Sementara itu, teman-teman Woody mendapatkan kejutan yang tidak menyenangkan dari anak-anak balita yang memainkan mereka di ruangan tempat mereka ditempatkan. Balita-balita tersebut memainkan mereka dengan sangat kasar. Dibanting. Ditendang. Diduduki. Maklum, balita, belum tahu cara memainkan mainan dengan benar.

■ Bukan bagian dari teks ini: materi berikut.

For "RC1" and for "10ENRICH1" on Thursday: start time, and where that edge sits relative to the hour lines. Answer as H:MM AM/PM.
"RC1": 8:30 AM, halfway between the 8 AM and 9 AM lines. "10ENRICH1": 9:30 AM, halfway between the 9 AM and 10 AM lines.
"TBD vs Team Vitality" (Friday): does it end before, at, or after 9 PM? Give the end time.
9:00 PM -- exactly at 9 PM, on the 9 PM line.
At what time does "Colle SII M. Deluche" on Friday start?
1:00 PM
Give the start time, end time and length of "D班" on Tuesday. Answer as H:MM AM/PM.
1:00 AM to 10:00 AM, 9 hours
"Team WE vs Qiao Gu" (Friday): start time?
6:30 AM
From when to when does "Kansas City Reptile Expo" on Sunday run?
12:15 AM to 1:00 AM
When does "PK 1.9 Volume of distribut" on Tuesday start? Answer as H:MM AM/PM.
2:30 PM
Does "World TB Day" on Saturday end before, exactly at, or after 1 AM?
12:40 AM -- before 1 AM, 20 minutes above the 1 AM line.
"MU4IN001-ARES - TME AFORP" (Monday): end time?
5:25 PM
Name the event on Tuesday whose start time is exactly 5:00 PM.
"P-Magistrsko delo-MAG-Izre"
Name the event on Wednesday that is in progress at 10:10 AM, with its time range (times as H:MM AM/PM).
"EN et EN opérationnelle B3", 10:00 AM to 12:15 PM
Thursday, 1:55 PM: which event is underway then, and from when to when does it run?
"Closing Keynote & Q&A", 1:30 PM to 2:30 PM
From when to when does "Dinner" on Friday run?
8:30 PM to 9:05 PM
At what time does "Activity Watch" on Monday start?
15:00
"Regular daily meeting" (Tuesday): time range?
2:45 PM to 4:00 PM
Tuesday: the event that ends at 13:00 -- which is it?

Pada “Toy Story” dan “Toy Story 2” penonton dikenalkan pada kisah tentang kedekatan hubungan antara seorang bocah dan mainan-mainannya. Dalam produksi Pixar kali ini, “Toy Story 3,” penonton diperkenalkan pada anti klimaksnya. Di sini kita dihadapkan pada Andy, yang sedang dalam masa pendewasaan, yang harus meninggalkan masa kecilnya (termasuk mainan-mainannya). Tapi, yang lebih inti dari film ini, bagaimanakah seharusnya Andy meninggalkan masa kecilnya? Dibuang begitu saja? Atau dengan sesuatu yang lebih bermakna? Di “Toy Story 3” ini, penonton malah dihadapkan pada kisah yang bertolak belakang dari dua film pendahulunya: si bocah (yang sudah dewasa) dan mainan-mainannya saling berpisah satu sama lain. Hanya saja, bagimanakah seharusnya mereka berpisah?